Und so schnell er auf die Welt gekommen war, so schnell war er auch schon verkauft. An eine einfache Bauersfrau mit kräftigen Schultern, für ein paar Taler. Als sie ihn nach Hause brachte, war er noch frohen Mutes. Dann plötzlich wurde er in einen dunklen Schrank gehängt, gerade an seinem Kopfe und die Tür wurde zugemacht. Das missfiel dem Teppichklopfer doch sehr, war er doch zu Höherem bestimmt und wollte von der bunten Welt dort draußen noch viel mehr sehen.
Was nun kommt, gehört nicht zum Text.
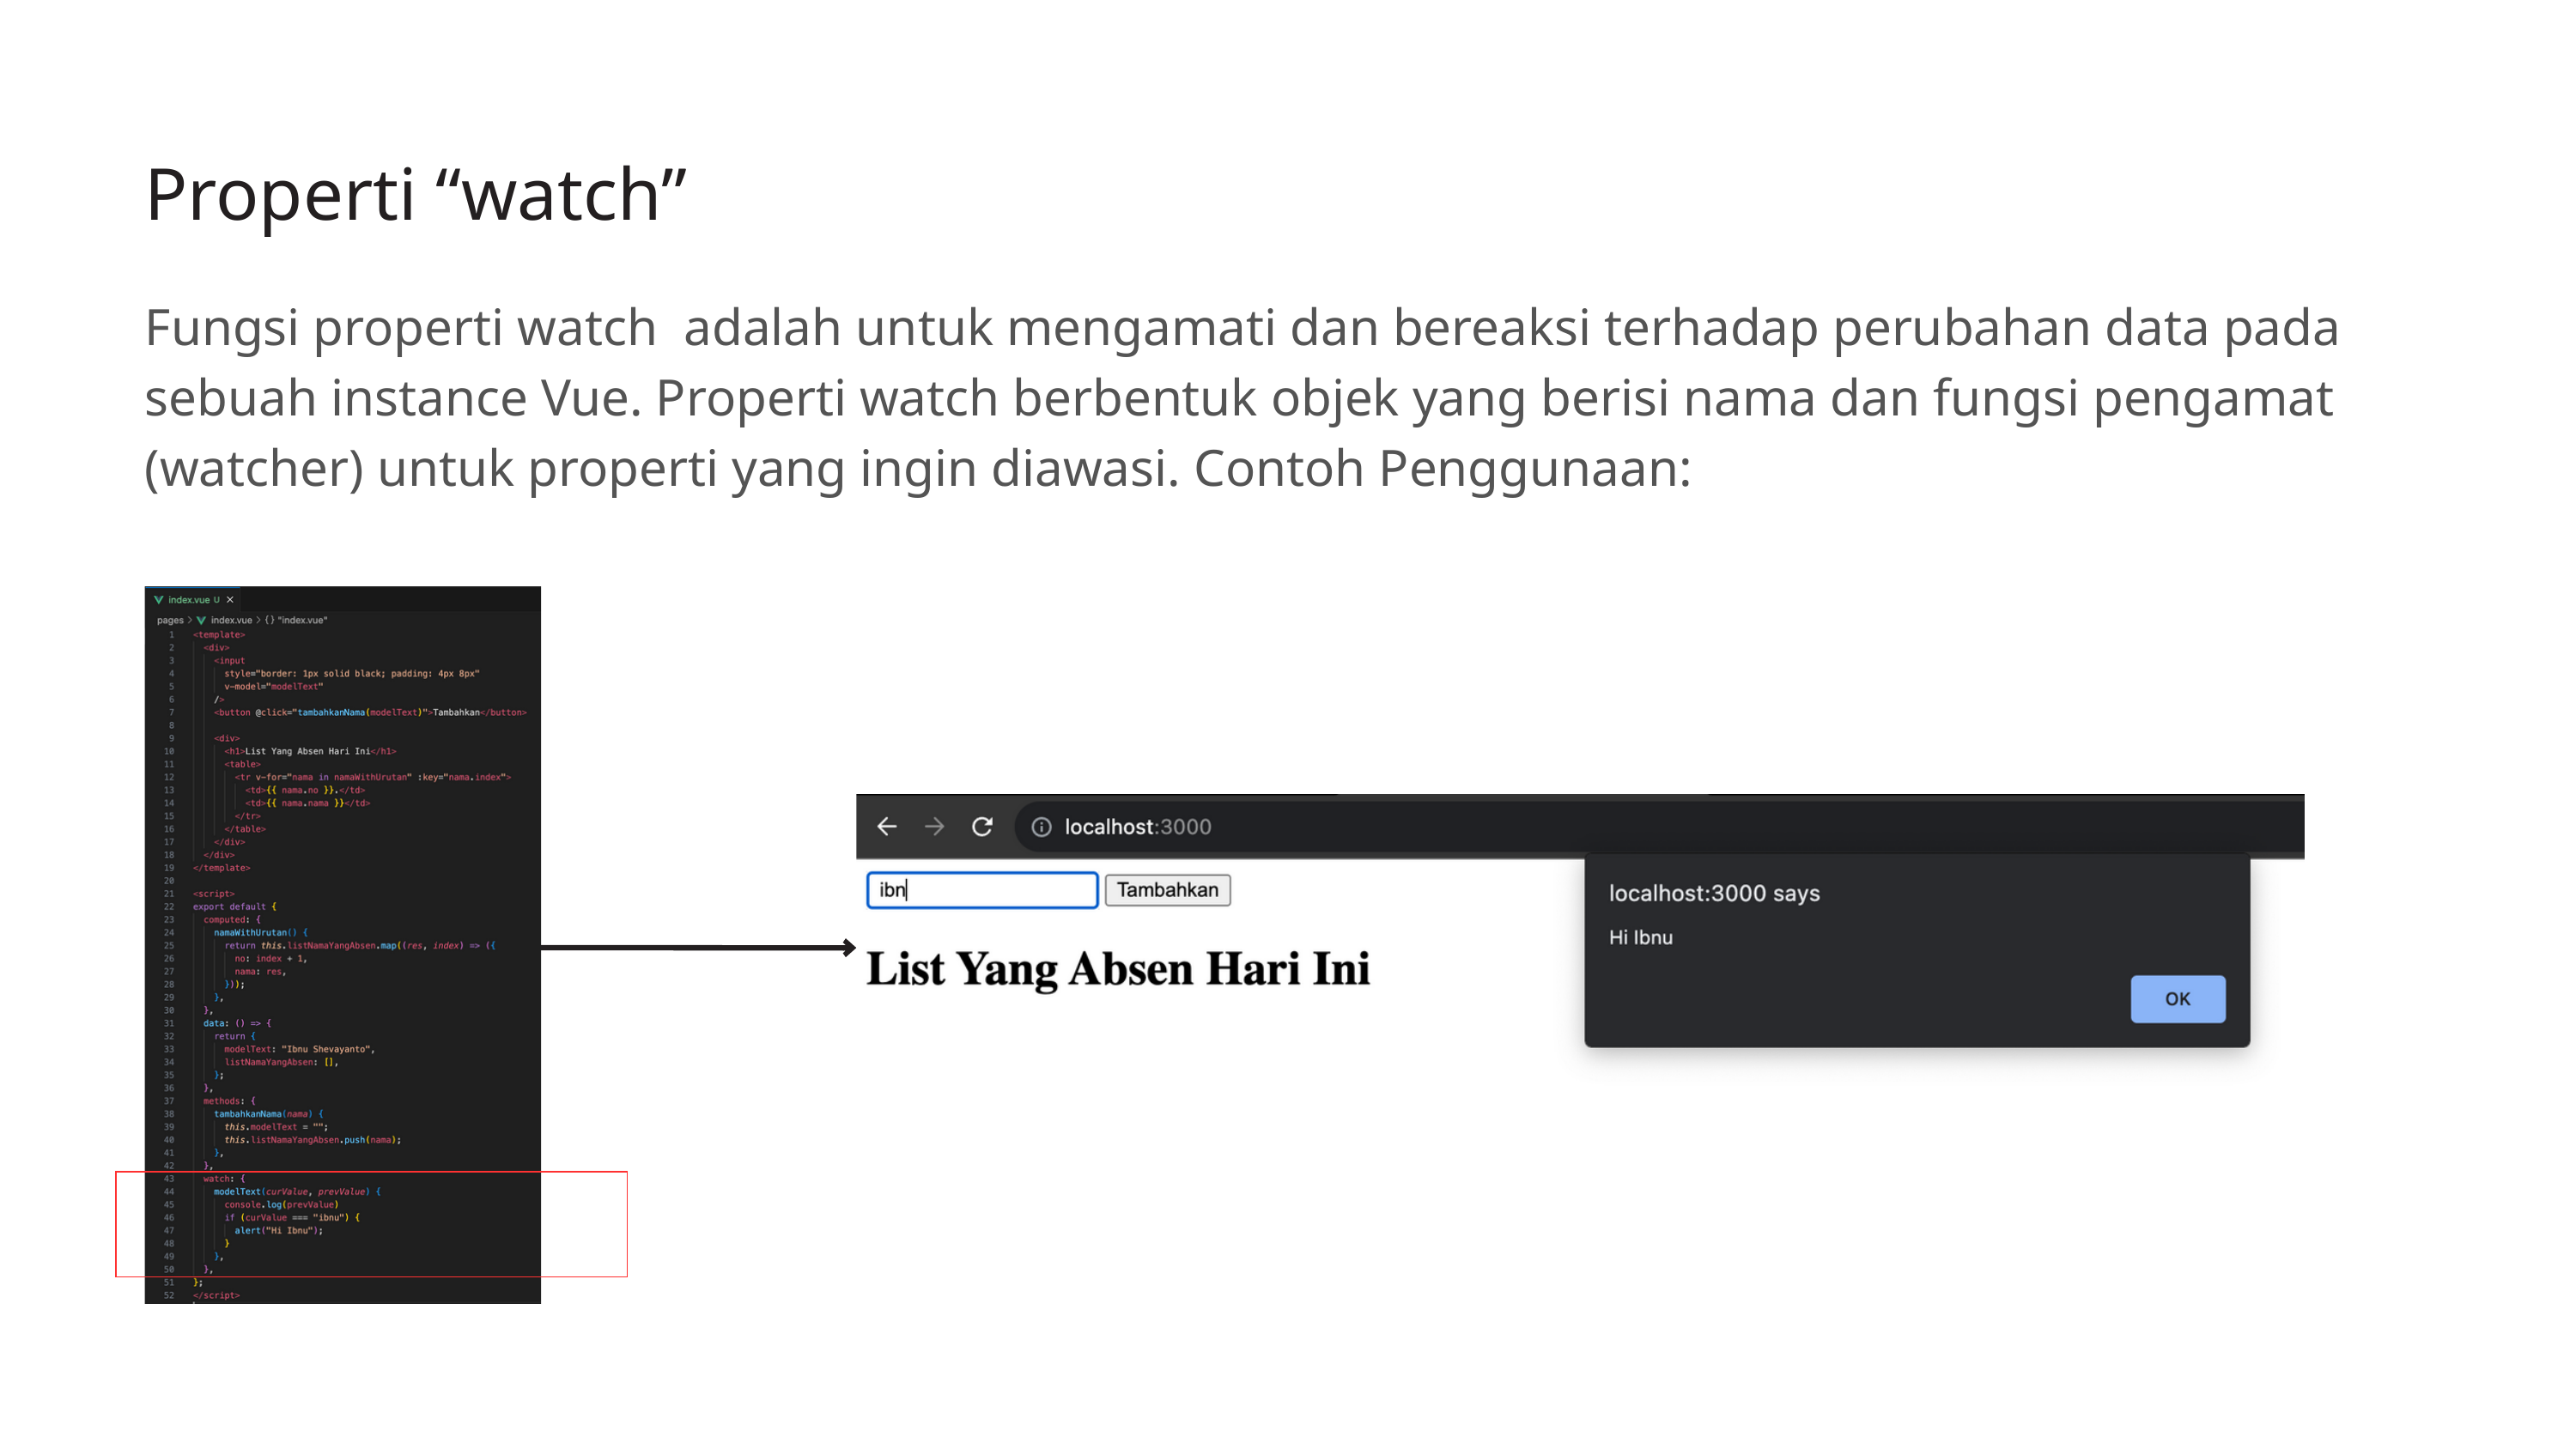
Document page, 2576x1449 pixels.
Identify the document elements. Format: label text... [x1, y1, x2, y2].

text_box Fungsi properti watch adalah untuk mengamati dan bereaksi terhadap perubahan data pada sebuah instance Vue. Properti watch berbentuk objek yang berisi nama dan fungsi pengamat (watcher) untuk properti yang ingin diawasi. Contoh Penggunaan: [144, 285, 2432, 496]
text_box Properti “watch” [144, 134, 2349, 234]
text_box [144, 1284, 542, 1304]
text_box [856, 794, 2306, 1106]
text_box [144, 586, 542, 1170]
text_box [541, 941, 856, 955]
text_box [115, 1171, 628, 1277]
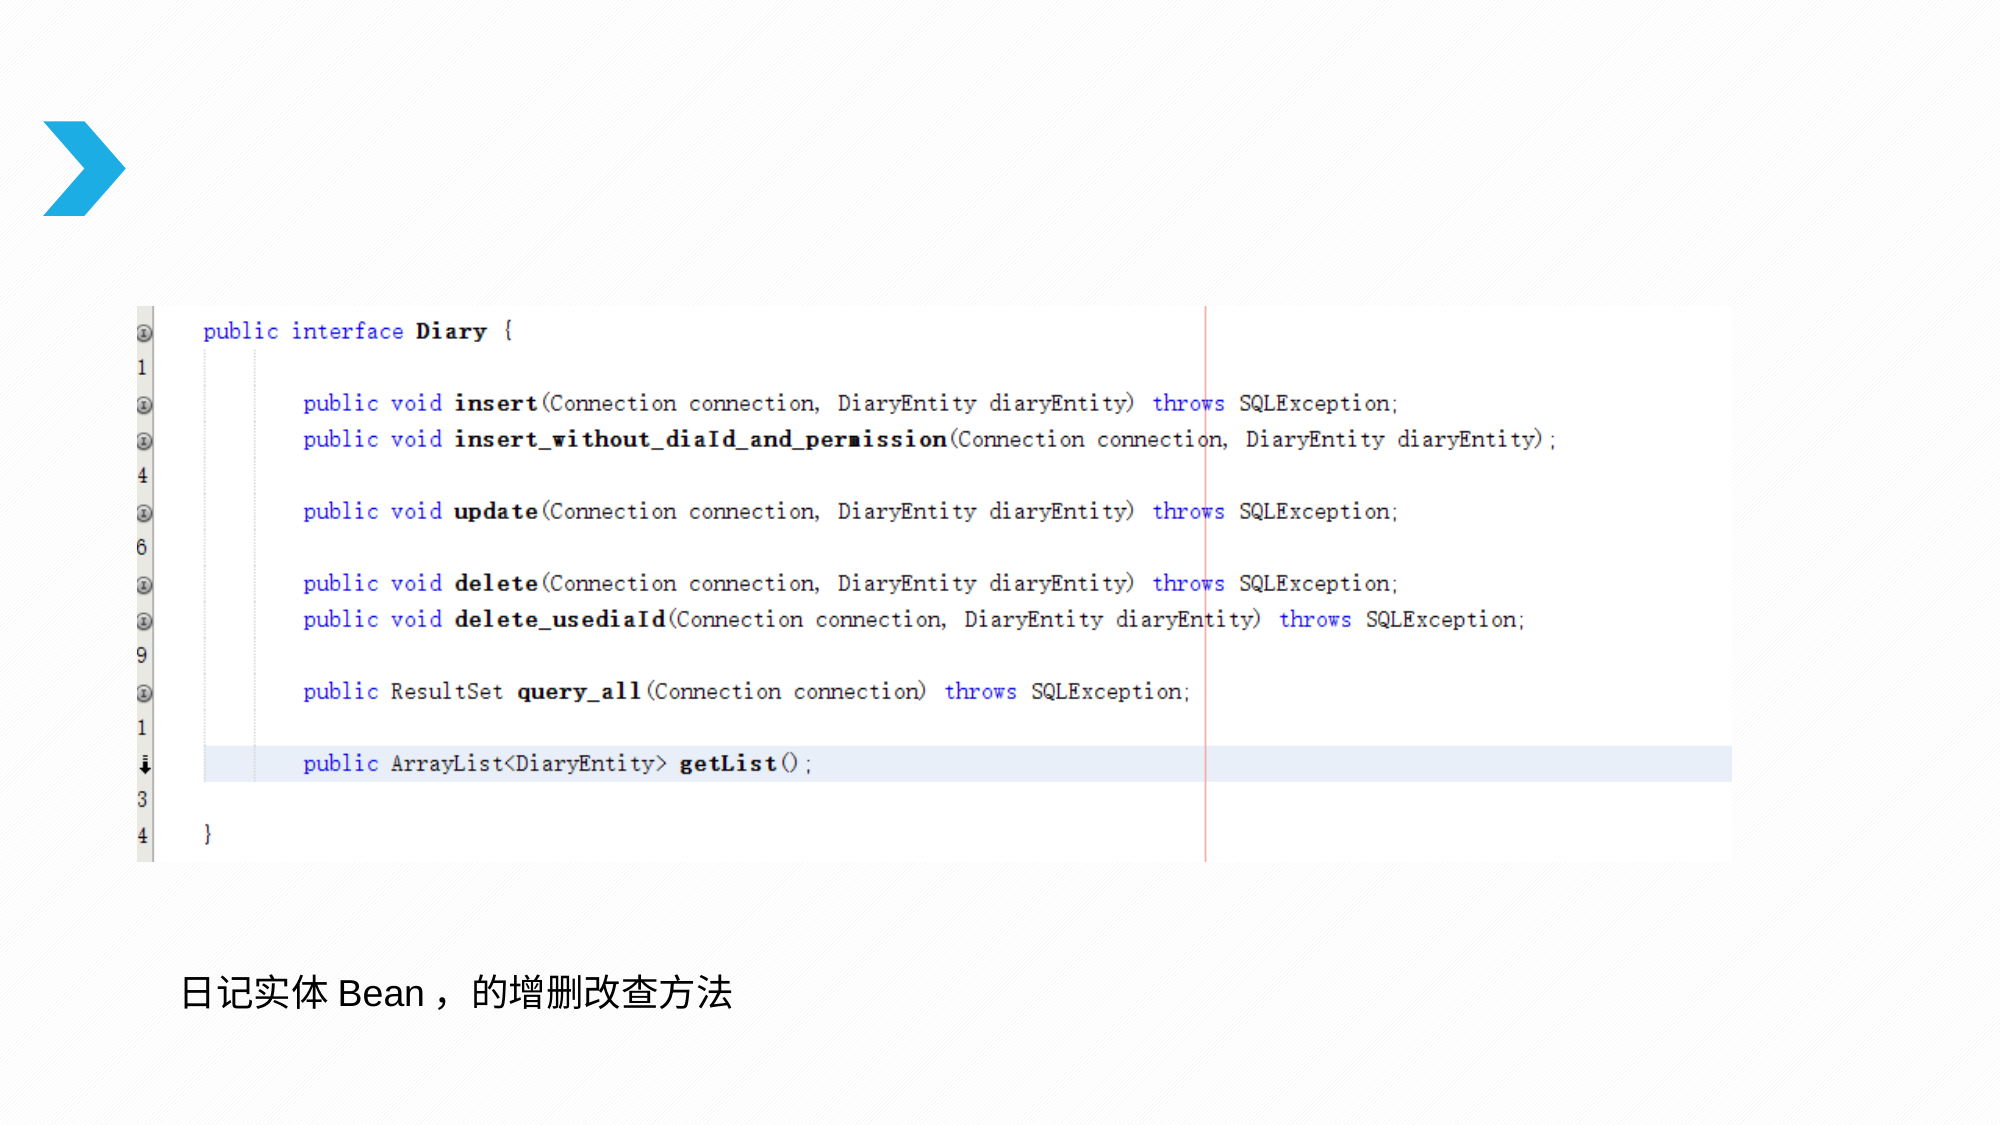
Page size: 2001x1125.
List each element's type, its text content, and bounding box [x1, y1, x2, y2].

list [137, 306, 1732, 862]
text_box 日记实体Bean，的增删改查方法 [163, 961, 1255, 1022]
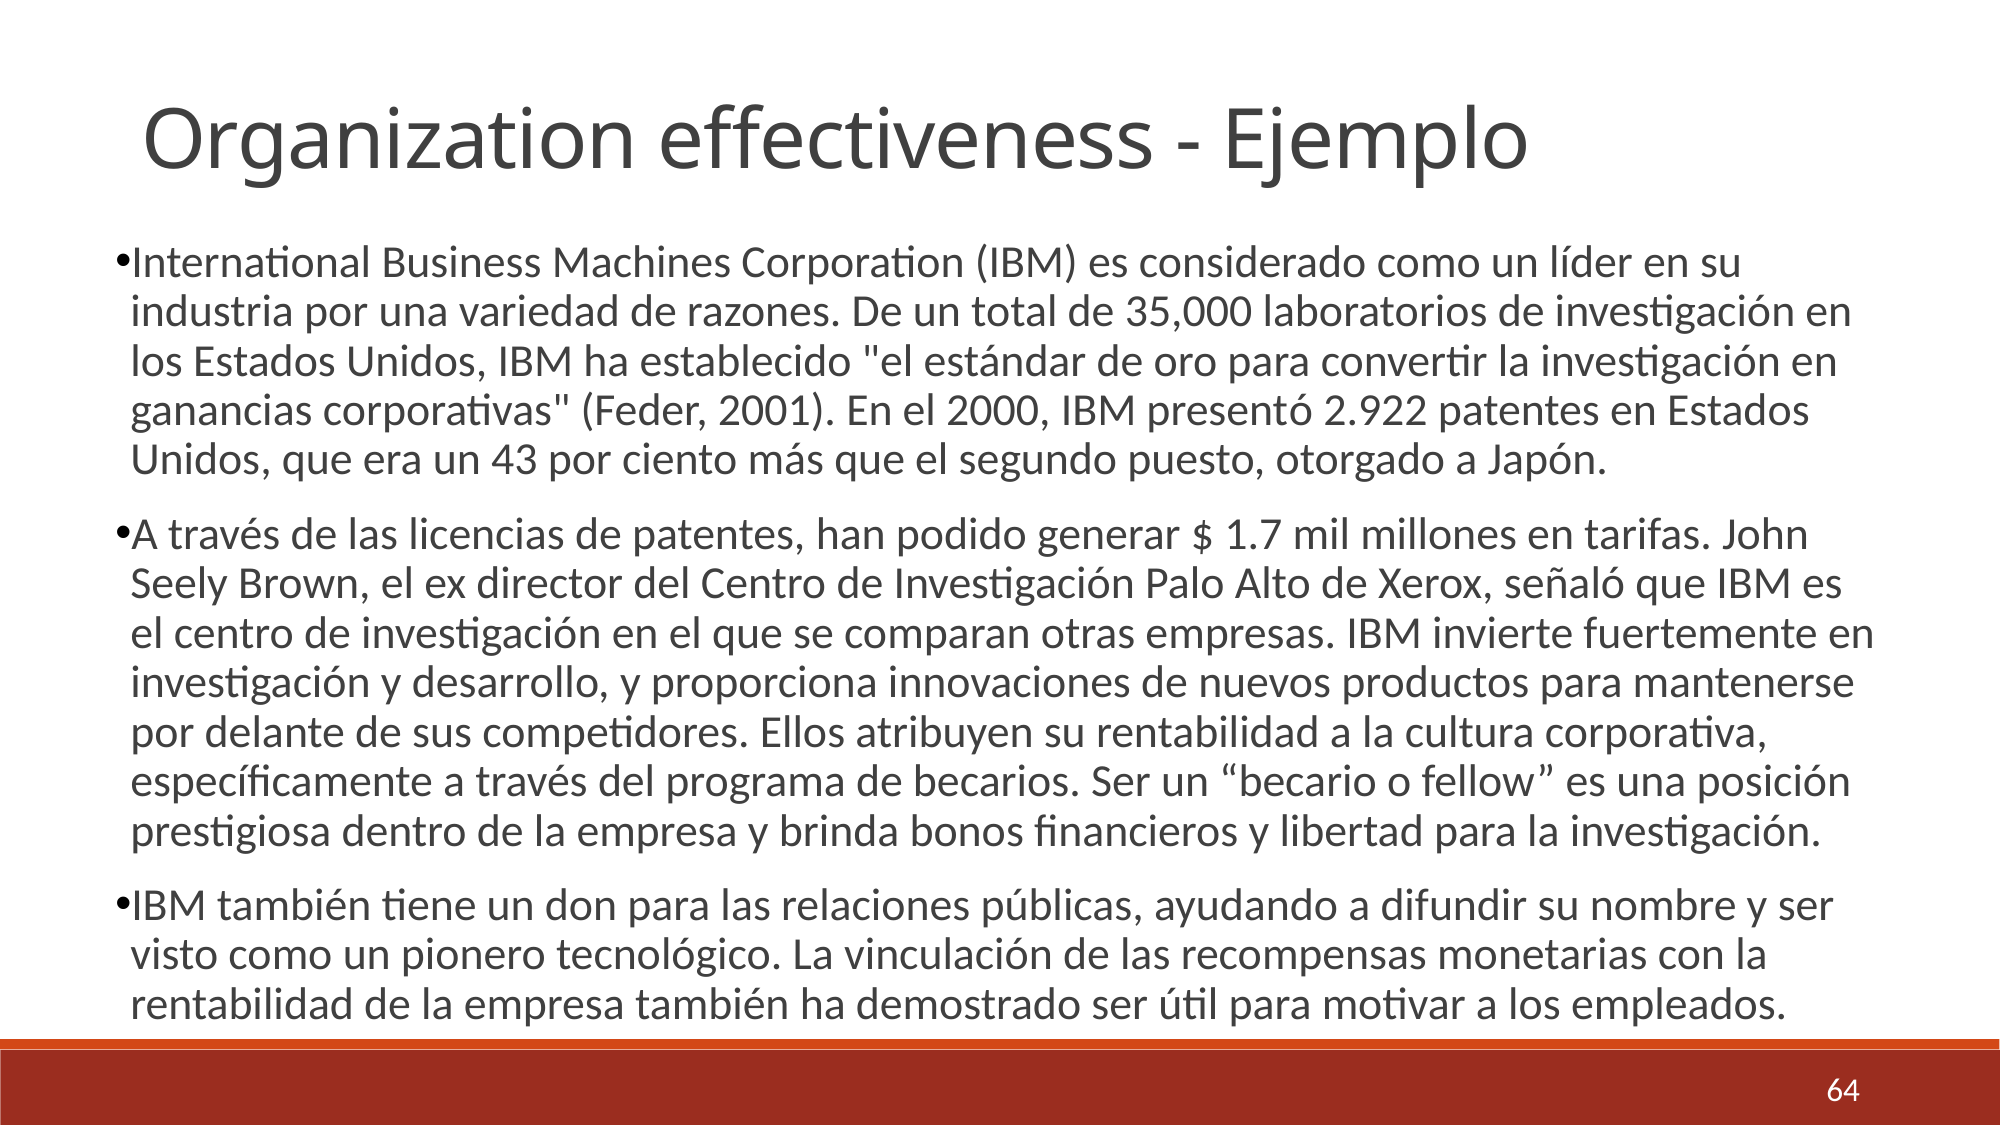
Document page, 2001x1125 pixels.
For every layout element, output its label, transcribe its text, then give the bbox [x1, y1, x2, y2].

slide_number 64 [126, 1061, 1875, 1115]
text_box International Business Machines Corporation (IBM) es considerado como un líder en su industria por una variedad de razones. De un total de 35,000 laboratorios de investigación en los Estados Unidos, IBM ha establecido "el estándar de oro para convertir la investigación en ganancias corporativas" (Feder, 2001). En el 2000, IBM presentó 2.922 patentes en Estados Unidos, que era un 43 por ciento más que el segundo puesto, otorgado a Japón. A través de las licencias de patentes, han podido generar $ 1.7 mil millones en tarifas. John Seely Brown, el ex director del Centro de Investigación Palo Alto de Xerox, señaló que IBM es el centro de investigación en el que se comparan otras empresas. IBM invierte fuertemente en investigación y desarrollo, y proporciona innovaciones de nuevos productos para mantenerse por delante de sus competidores. Ellos atribuyen su rentabilidad a la cultura corporativa, específicamente a través del programa de becarios. Ser un “becario o fellow” es una posición prestigiosa dentro de la empresa y brinda bonos financieros y libertad para la investigación. IBM también tiene un don para las relaciones públicas, ayudando a difundir su nombre y ser visto como un pionero tecnológico. La vinculación de las recompensas monetarias con la rentabilidad de la empresa también ha demostrado ser útil para motivar a los empleados. [100, 230, 1901, 941]
text_box Organization effectiveness - Ejemplo [126, 93, 1875, 230]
Am nächsten Tage holte ihn die Bauersfrau auch schon wieder hervor, aber ach! Hätte er doch gewusst, welche Schmach ihm drohte, er wäre lieber im Schrank geblieben. Wie er so durch die Luft flog, das war ja noch ganz spaßig, doch dann traf er mit Wucht auf dieses staubige Ding, wieder und wieder. Dreck wirbelte auf, sodass dem Klopfer Hören und Sehen verging. Und bald verstand er, dass er wohl zu diesem Zwecke auf die Welt gebracht worden war. Sein Dasein fristete er im dunklen Schrank und wenn er heraus geholt wurde, dann um diese schmutzigen Teppiche zu säubern. Einzig freute er sich, wenn nicht die Bäuerin selbst sondern ihre gar liebliche Tochter die Teppiche ausklopfte. Sie war schön und fromm und wirbelte längst nicht so viel Staub auf. Doch sie schien es der Bäuerin nicht ordentlich genug zu machen und so bekam er das schöne Mädchen nur wenig zu Gesicht.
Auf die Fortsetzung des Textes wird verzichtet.